▶ **WORK INSTRUCTION**
Do these three statements agree with the selection bias talk page below? Answer yes or no for each and quote the words that decide it. (a) The article has already received a rating on the importance scale. (b) Tobacman defines sampling bias as biases in the collection of data. (c) Albertivan suggests the stub on censored regression models should be linked into the article.

======== SOURCE TEXT

Talk:Selection bias: Difference between revisions

Content deleted Content added

Inline

Revision as of 08:49, 9 September 2008

	This article is within the scope of WikiProject Statistics, a collaborative effort to improve the coverage of statistics on Wikipedia. If you would like to participate, please visit the project page, where you can join the discussion and see a list of open tasks.StatisticsWikipedia:WikiProject StatisticsTemplate:WikiProject StatisticsStatistics articles
???	This article has not yet received a rating on Wikipedia's content assessment scale.
???	This article has not yet received a rating on the importance scale.

Removing Selection Bias?

Might be handy if this page included some information about removing selection bias - but I don't have the knowledge. Cached 11:42, 5 December 2005 (UTC)[reply]

I just started a new section on this. Tobacman 20:08, 11 January 2006 (UTC)[reply]

"Selection bias" vs "sampling bias"

I believe that much of this article as written so far pertains to sampling bias, not selection bias, and hence the article clamors for substantial revision. Properly, selection bias refers to bias in the estimation of the causal effect of a treatment because of heterogeneous selection into the group that receives the treatment. Sampling bias refers to biases in the collection of data. (See also the article on bias (statistics).) Tobacman 20:08, 11 January 2006 (UTC) The stub on censored regression models also helps make this distinction and given that this is a one strategy used to overcome these kinds of biases should probably be linked into this article Albertivan 13:31, 30 March 2007 (UTC)[reply]

Self-selection Bias in Online Polling

I am interested in ttesting the validity of online polling, under which the assumption is made that the set of participation in a poll is defined by the persons who view the website for other reasons, and who participate in the poll based upon their discovery of its presence.

I am especially interested in determining the validity of such a sample when affected by a self-selection bias, particularly when a subset of participants with a predetermined answer to a poll, is selected by self-recruitment - that is, by other means than discovery only upon visitation of the website, such as mutual e-mail notification.

================
======== SUPPLIED MATERIAL

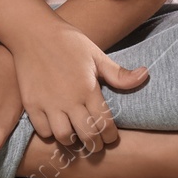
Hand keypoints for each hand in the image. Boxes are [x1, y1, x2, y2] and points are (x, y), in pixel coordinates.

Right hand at [10, 21, 148, 154]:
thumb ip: (119, 74)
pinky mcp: (32, 103)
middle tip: (97, 145)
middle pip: (87, 136)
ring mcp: (48, 103)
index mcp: (88, 88)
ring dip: (73, 141)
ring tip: (76, 137)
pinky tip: (56, 126)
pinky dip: (50, 133)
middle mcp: (69, 99)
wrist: (34, 32)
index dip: (110, 136)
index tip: (111, 138)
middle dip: (96, 146)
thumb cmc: (69, 42)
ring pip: (64, 137)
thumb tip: (145, 74)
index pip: (105, 124)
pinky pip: (43, 130)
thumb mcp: (96, 55)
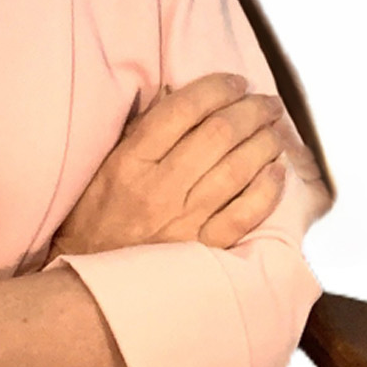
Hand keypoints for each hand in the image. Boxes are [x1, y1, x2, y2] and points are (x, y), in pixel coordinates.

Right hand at [47, 72, 287, 259]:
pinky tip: (276, 172)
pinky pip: (245, 215)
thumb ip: (141, 133)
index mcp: (130, 161)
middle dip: (250, 111)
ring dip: (264, 143)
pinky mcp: (203, 251)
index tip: (235, 81)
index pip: (181, 110)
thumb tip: (177, 97)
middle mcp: (159, 188)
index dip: (215, 89)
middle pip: (218, 135)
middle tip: (266, 102)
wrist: (89, 286)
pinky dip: (266, 190)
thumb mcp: (106, 168)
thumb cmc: (95, 218)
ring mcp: (184, 222)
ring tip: (276, 129)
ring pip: (237, 170)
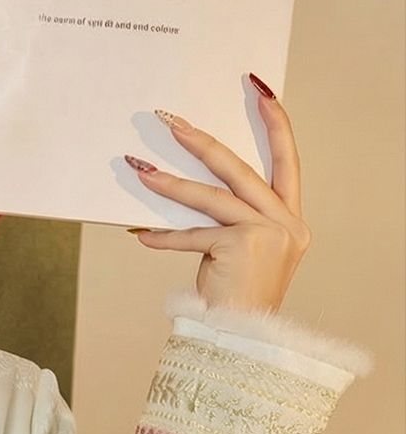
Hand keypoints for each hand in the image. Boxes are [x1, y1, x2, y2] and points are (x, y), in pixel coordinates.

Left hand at [125, 77, 311, 312]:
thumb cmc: (237, 303)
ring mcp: (267, 233)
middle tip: (172, 122)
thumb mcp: (242, 256)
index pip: (287, 161)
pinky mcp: (241, 247)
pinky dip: (165, 237)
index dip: (276, 125)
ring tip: (141, 171)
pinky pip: (193, 236)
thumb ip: (230, 224)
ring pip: (212, 197)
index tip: (260, 91)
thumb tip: (187, 196)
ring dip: (171, 185)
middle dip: (204, 142)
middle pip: (241, 169)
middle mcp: (286, 223)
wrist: (244, 342)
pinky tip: (141, 234)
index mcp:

================

▶ **SOLUTION FOR THIS EXERCISE**
(a) No: "This article has not yet received a rating on the importance scale."
(b) Yes: "Sampling bias refers to biases in the collection of data."
(c) Yes: "The stub on censored regression models also helps make this distinction and given that this is a one strategy used to overcome these kinds of biases should probably be linked into this article"